Avrupa da İbrahim olmak!
18 Mayıs 1973‘den bugüne Kaypakkaya yoldaşın işkencede katledilişinin ellinci yılı.
50 yıldır söndürülemeyen meşaledir İbrahim Kaypakkaya!! Bu yazının amacı İbrahim Kaypakkaya‘yı anlatmak değil, Onu anlatan onlarca yazı yayınlandı bu yazı da başlıktan da anlaşılacağı üzere İbrahim Kaypakkaya‘yı Avrupa‘da anan ardıllarının pratik, teorik düzlemde, Kaypakkaya‘yı nasıl andıkları? Neyi, nasıl, ne kadar anladıklarını irdelemek bu yazının amacı.
Bana göre Kaypakkaya‘yı yaşadığı koşullar içerisinde en iyi anlatan silah arkadaşı Muzaffer Oruçoğlu‘dur.
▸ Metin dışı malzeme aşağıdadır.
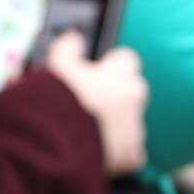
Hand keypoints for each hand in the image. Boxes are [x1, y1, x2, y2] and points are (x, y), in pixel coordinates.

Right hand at [46, 31, 147, 175]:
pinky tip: (97, 154)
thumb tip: (74, 38)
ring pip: (131, 123)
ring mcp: (136, 127)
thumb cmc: (57, 101)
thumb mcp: (57, 67)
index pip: (127, 61)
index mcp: (120, 74)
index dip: (112, 68)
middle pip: (132, 91)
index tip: (98, 74)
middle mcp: (134, 98)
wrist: (58, 143)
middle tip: (91, 106)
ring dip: (115, 127)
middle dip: (117, 97)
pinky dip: (118, 155)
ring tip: (87, 133)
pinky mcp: (132, 155)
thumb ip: (67, 48)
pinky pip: (131, 153)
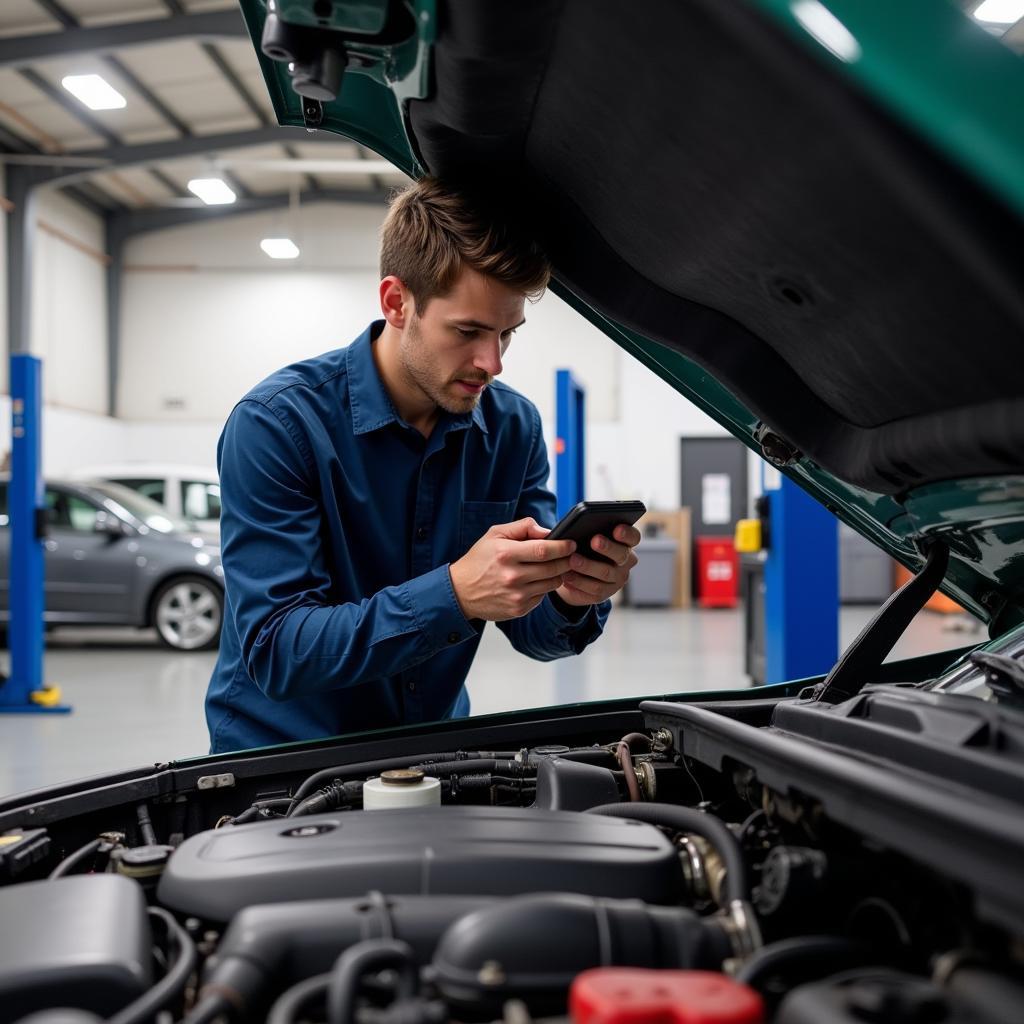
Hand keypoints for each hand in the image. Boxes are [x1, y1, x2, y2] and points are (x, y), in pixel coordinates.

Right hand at [449, 517, 576, 621]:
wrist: (460, 591)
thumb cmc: (479, 559)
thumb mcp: (495, 534)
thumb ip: (523, 527)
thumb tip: (548, 531)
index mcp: (506, 554)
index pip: (544, 550)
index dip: (563, 546)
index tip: (571, 543)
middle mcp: (512, 576)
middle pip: (553, 568)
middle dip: (566, 560)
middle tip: (571, 555)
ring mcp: (516, 595)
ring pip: (552, 583)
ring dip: (558, 574)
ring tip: (554, 566)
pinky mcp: (519, 609)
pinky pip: (542, 596)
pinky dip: (544, 587)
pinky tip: (537, 580)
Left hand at [555, 523, 640, 606]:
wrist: (575, 576)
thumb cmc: (582, 549)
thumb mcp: (586, 539)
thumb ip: (589, 532)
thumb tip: (578, 528)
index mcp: (625, 544)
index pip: (633, 537)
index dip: (627, 533)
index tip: (617, 529)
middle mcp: (625, 562)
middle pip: (621, 555)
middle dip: (608, 547)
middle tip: (594, 541)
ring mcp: (617, 580)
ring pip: (605, 573)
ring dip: (588, 566)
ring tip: (572, 560)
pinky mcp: (605, 594)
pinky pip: (594, 589)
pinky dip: (579, 582)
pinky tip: (567, 576)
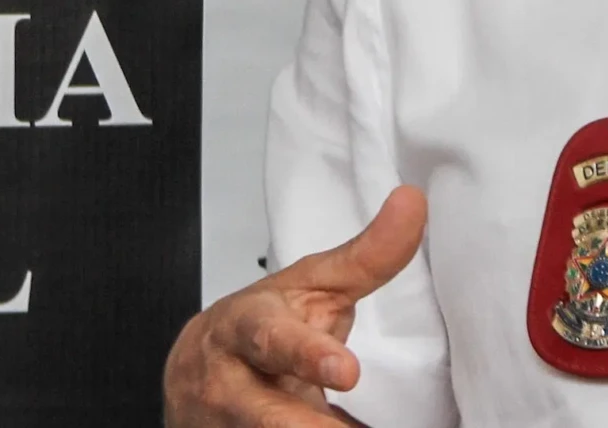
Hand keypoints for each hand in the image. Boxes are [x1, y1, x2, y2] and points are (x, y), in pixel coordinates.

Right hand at [163, 185, 426, 427]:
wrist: (193, 373)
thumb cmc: (265, 321)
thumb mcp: (310, 285)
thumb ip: (364, 255)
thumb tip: (414, 202)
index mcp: (247, 328)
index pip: (273, 340)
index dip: (308, 356)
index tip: (348, 372)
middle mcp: (228, 383)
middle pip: (267, 413)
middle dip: (309, 425)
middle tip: (347, 423)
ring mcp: (227, 424)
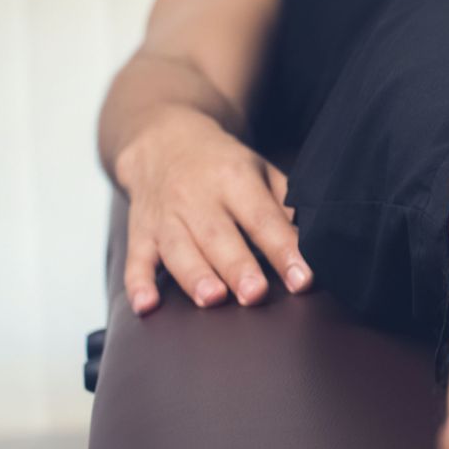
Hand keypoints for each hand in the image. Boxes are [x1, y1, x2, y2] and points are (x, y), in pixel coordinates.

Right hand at [113, 107, 309, 313]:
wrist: (163, 141)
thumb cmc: (222, 164)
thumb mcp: (260, 170)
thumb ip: (285, 204)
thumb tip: (312, 239)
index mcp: (234, 179)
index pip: (262, 218)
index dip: (283, 249)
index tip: (302, 278)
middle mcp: (197, 197)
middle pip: (218, 236)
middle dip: (237, 267)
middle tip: (255, 294)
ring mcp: (164, 216)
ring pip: (178, 249)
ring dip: (194, 276)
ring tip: (212, 299)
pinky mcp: (140, 232)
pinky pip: (135, 259)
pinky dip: (138, 284)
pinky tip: (146, 306)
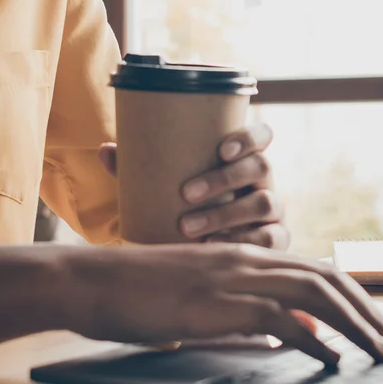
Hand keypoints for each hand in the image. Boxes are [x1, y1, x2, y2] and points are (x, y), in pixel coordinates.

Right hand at [65, 242, 382, 366]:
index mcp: (245, 258)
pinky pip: (278, 318)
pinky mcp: (215, 303)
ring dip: (356, 327)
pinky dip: (312, 341)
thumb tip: (287, 340)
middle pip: (330, 280)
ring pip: (316, 294)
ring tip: (380, 355)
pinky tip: (330, 361)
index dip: (357, 300)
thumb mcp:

Oruçoğlu İbrahim‘in işkencede katledilmesinin; yani devletin Kaypakkaya düşmanlığının altını çizerken iki temel meseleden kaynaklandığını söyler.
1.Milli mesele (Kürt meselesi)
2.Kemalizm Eleştirisi
Devrimin yolu, Cephe, vs ,vs devrimin onlarca sorununa (genç yaşına rağmen) cevap aramış ve cevap olmuştur yoldaş Kaypakkaya.
Her meseleye yaklaşımında diyalektik bir metot görürüz. Kemalizm‘i incelerken, Kemalist hareketin hangi sınıfı temsil ettiğini incelemiştir, buradan doğruyu yakalamaya çalışmıştır. Ancak bundan dolayıdır ki; ezen ulus şovenizminden gram etkilenmemiş, milli mesele gibi Türkiye Devrimci Hareketi‘nin bugün hala üzerine fırtınalar kopartılan en önemli meselesine 50 yıl önce cevap olmuştur.
“Böyle bir öndere sahip olmak ayrıcalıktır“ sözünün altını bir kez daha çizmek gerekiyor diye düşünüyorum.
Almanya‘ya göçün 62 yılında,n ölümsüzlüğünün 50. yılında Avrupa‘da yaşayan yerli ve göçmen emekçiler için ne anlam taşır Kaypakkaya yoldaşın belirlemeleri? Şimdiye kadar hiç tartışılmayan yada benim böyle bir tartışmaya şahit olmadığımdır üzerinde durmak istediğim bu mesele!
Avrupa cografyasında Kaypakkaya yoldaşı anma etkinliklerinin yapıldığı şu günlerde, Kaypakkaya yoldaş bir gece, bir kaç panelle anılabilinir mi? HAYIR! Yoldaş bir gece ve panellere sığmayacak kadar BÜYÜKTÜR!!
“Kaypakkaya’yı anmak demek, onun görüşlerinin yılmaz savunucusu olmak demektir“ diye başlayan klasik bir söylem vardır! Evet Avrupa cografyasında Kaypakkaya‘yı anmak, Kaypakkaya cı olmak demek, üretim alanında iş yerinde örgütlenmek yerli emekçilerle dayanışmayı büyüterek en ilerici unsurlarla birleşerek yaşasın proleterya enternasyonalizmi sloganını en güçlü şekilde haykırmak demektir! Yaşamın her alanında yaşadığımız cografyanın sorunlarına duyarsız kalmadan sınıfın bilinci ile coğrafyamızda ve dünyada gelişen olaylar karşısında sınıftan yana tavır koymaktır! Gençliğin yerli ve Uluslararası Gençlik Hareketleri ile birleşmesi yaşadığı cografyanın ML hareketleri ile bütünleşmesi yaşadığı cografyanın siyasetine duyarsız değil, bizzat gençliği örgütleyen diğer uluslardan gençlerle ML hareket içinde bütünleşen bir gençlik hareketi yaratma becerisi Kaypakkaya‘yı anmak demektir!
Kısaca bedeni burada kafası Türkiye cografyasında yaşayan, mülteci devrimcilikle vakit geçirip nostalji yaşayan, üretim alanında sessiz, suya sabuna dokunmayan, işyerinde kedi, dernekte aslan kesilen bir şekilleniş Kaypakkaya ile bütünleşemez!!